The input of one loading cycle and one entity looks like this:
FK_ENTITY NAME VALUE
---------- ---------------- ------------------------------
Yes, you can implement “name-value pairs” in the way you suggest but I would not recommend it. I think it hurts quite a lot
I would instead recommend you to create one anchor and an attribute for each value you want to store.
One question that comes to my mind is what happens if “category 2, Some Text” comes with a new value let’s say “category 2, some other text” how should you handle that? Should you historize the tie and create a new anchor or should you keep the tie as it is and historize the attribute? It´s not clear to me…
If it is an attribute on an anchor, it would only be a new version with a new timestamp.
you are right. I failed to see that a combination of name and value could receive its own key, represented by the anchor. I will definitely use your approach!
This means I would use the already existing anchor "EN_Entity", and tie it to an anchor "IN_Information" that contains the attributes name and value. The tie shall be called "EN_has_IN_multiple", complemented by a knot isActive of boolean type when historized.
The information currently is not meant to change, it would be initially supplied and that's it. However I suppose I would just save the value in a new IN_Information-anchor using both name and value as the ID. The old IN_ID would then be deactivated in the historized "EN_has_IN_multiple"-tie using a then necessary isActive-Knot (Just of the top of my head).
I have trouble envisioning the "attribute-historisation"-solution you proposed. I love the sound of it, and think it could be done like this: The combination of IN_name and IN_value would not form the IN_ID. Instead the EN_ID and the IN_name would be the IN_ID, and then the IN_value can change meaningfully. However, is IN_Information an anchor if used like this? It seems to behave like a tie with an attribute.
Anchor Modeling was designed for modeling specifics with strong typing, so forcing an NVP approach, generics without typing, onto the technique feels like the wrong way of going about solving a problem. Even if it is doable, I wouldn't recommend it.
Either use a different technique, designed for NVP and possibly not even relational, for the staging area and then later move it into an anchor model. Or, dynamically build a specific and typed (or less desirable, untyped) model. The first time "Category 6" appears for "Entity type C", create an attribute for "Category 6" on the "Entity type C" anchor, and if that anchor doesn't already exist, create it. That way, you can also track statements like "'Entity type A' is related to 'Entity type C' under the 'Category 8' condition (and only between may and august)".

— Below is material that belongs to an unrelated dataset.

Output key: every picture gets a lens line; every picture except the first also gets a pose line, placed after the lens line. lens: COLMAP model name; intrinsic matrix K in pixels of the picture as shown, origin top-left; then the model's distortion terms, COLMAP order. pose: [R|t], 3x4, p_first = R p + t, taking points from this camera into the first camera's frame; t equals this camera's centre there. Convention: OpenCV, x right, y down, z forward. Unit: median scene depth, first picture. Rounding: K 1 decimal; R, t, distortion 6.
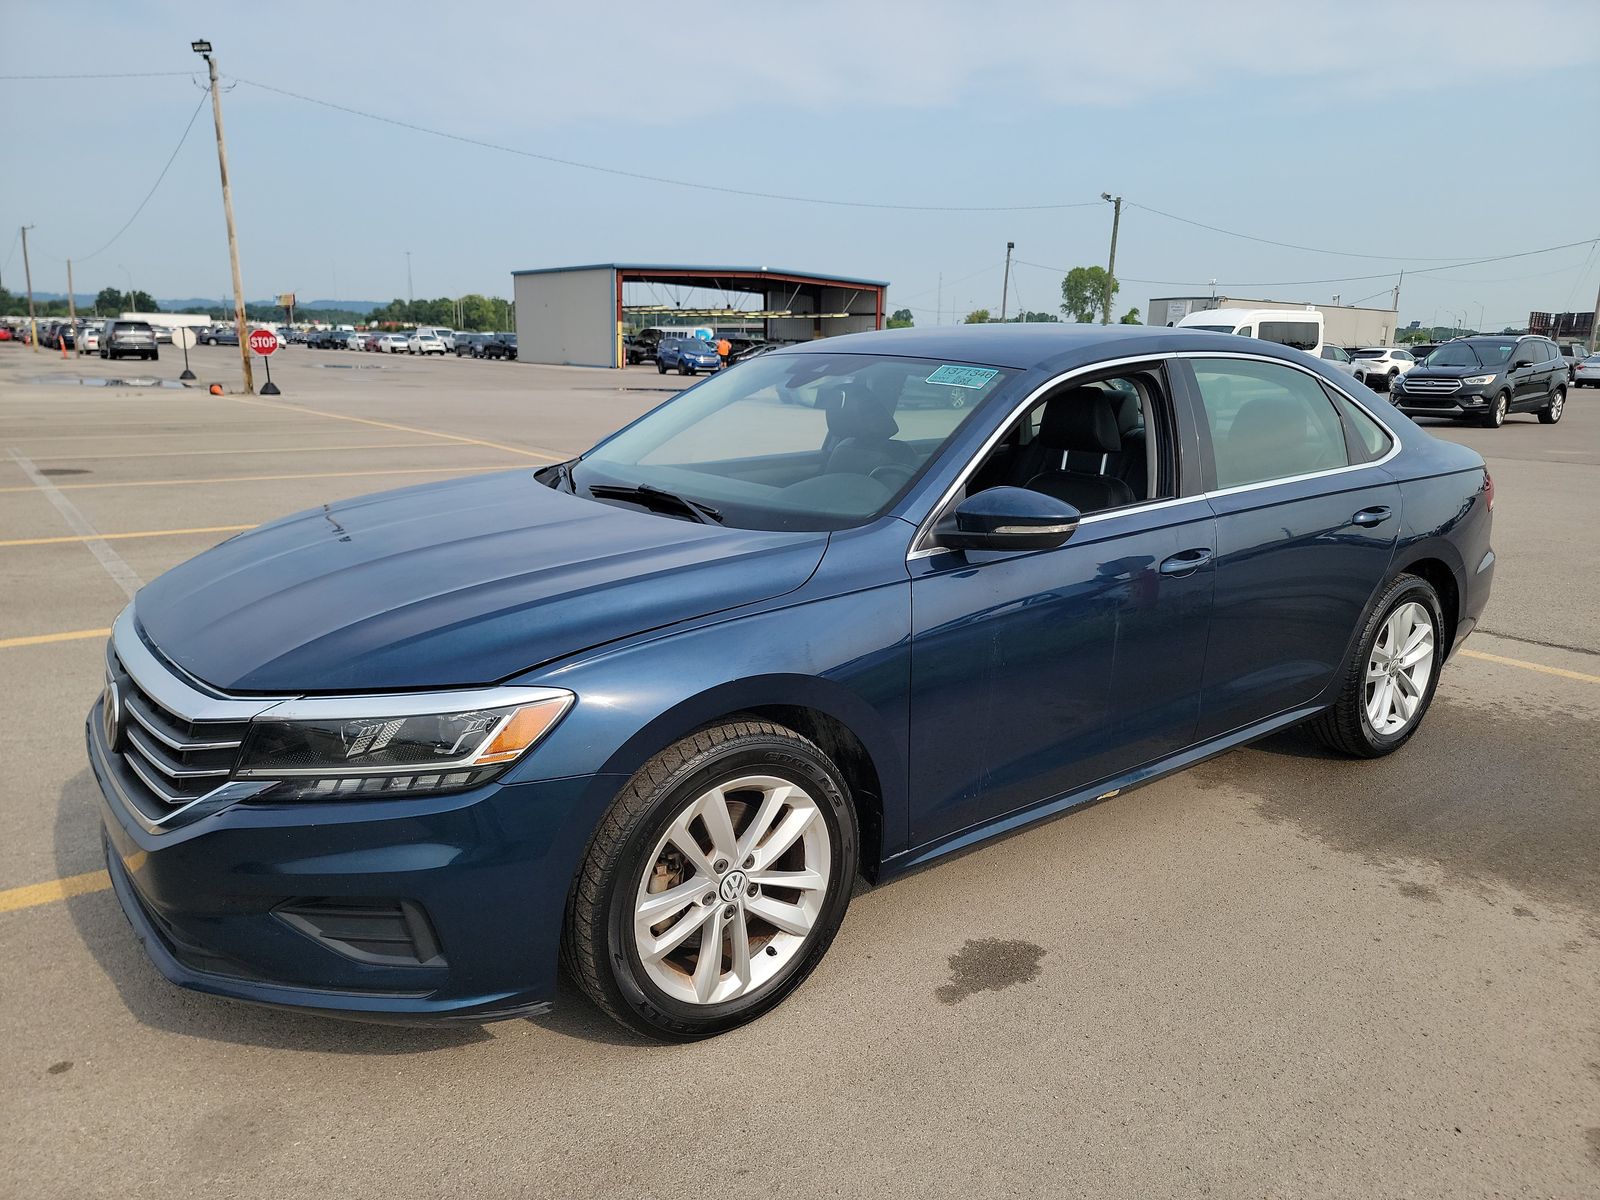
lens RADIAL K [[1098.5, 0, 800.0], [0, 1098.5, 600.0], [0, 0, 1]] dist [0.004561, -0.046058]
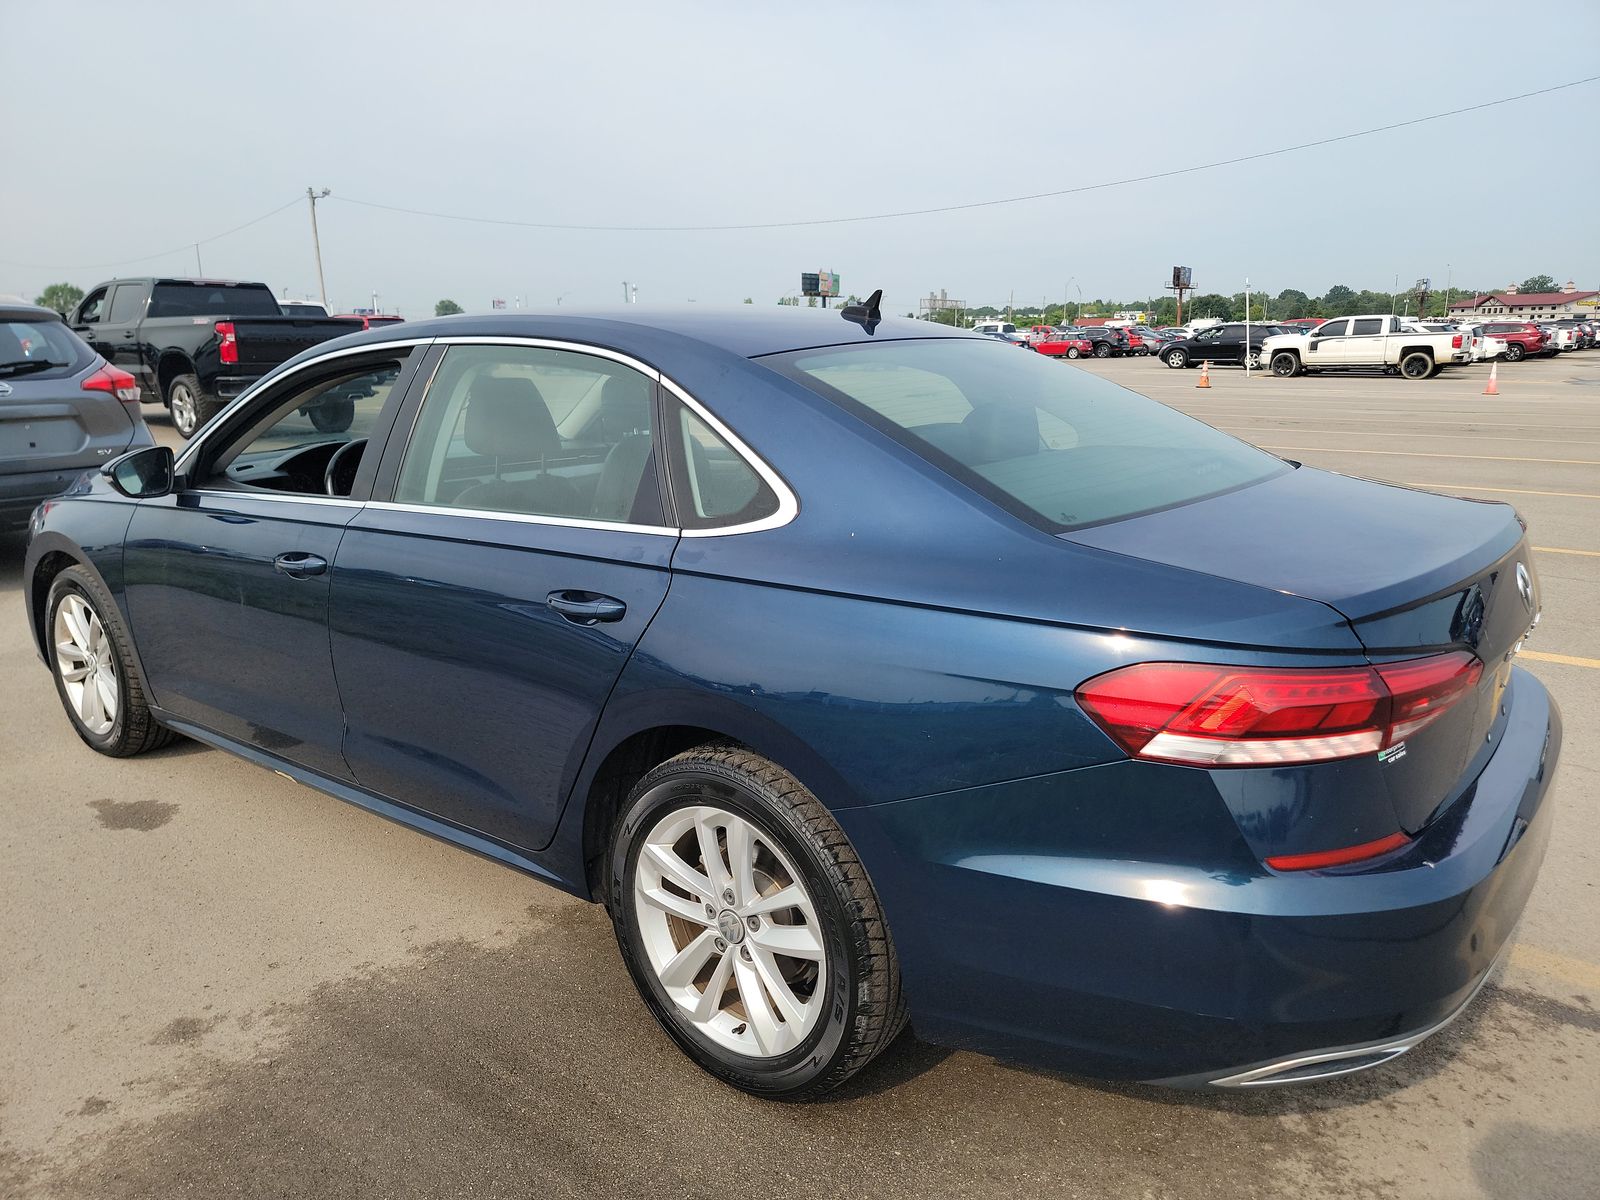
lens RADIAL K [[1098.5, 0, 800.0], [0, 1098.5, 600.0], [0, 0, 1]] dist [0.004561, -0.046058]
pose [[0.297585, 0.199989, -0.933513, 1.253378], [-0.208317, 0.967854, 0.140938, -0.209845], [0.931690, 0.152526, 0.329680, 1.024428]]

What is the exact reasoning behind the decision to use NVP?
Since you were talking about Data Vault, I am expecting you intend to store the NVP (EAV) data in a more structured model in a later step?
However, what many people who resort to NVP (EAV) modeling fail to recognize is that what they think is a problem solver now only has become someone else's headache. If you look at the process of turning data into usable information as value chain, whatever refinements you neglect to do before your data model will instead have to be taken care of by that which comes after your model. And, well, then things can go wrong... :)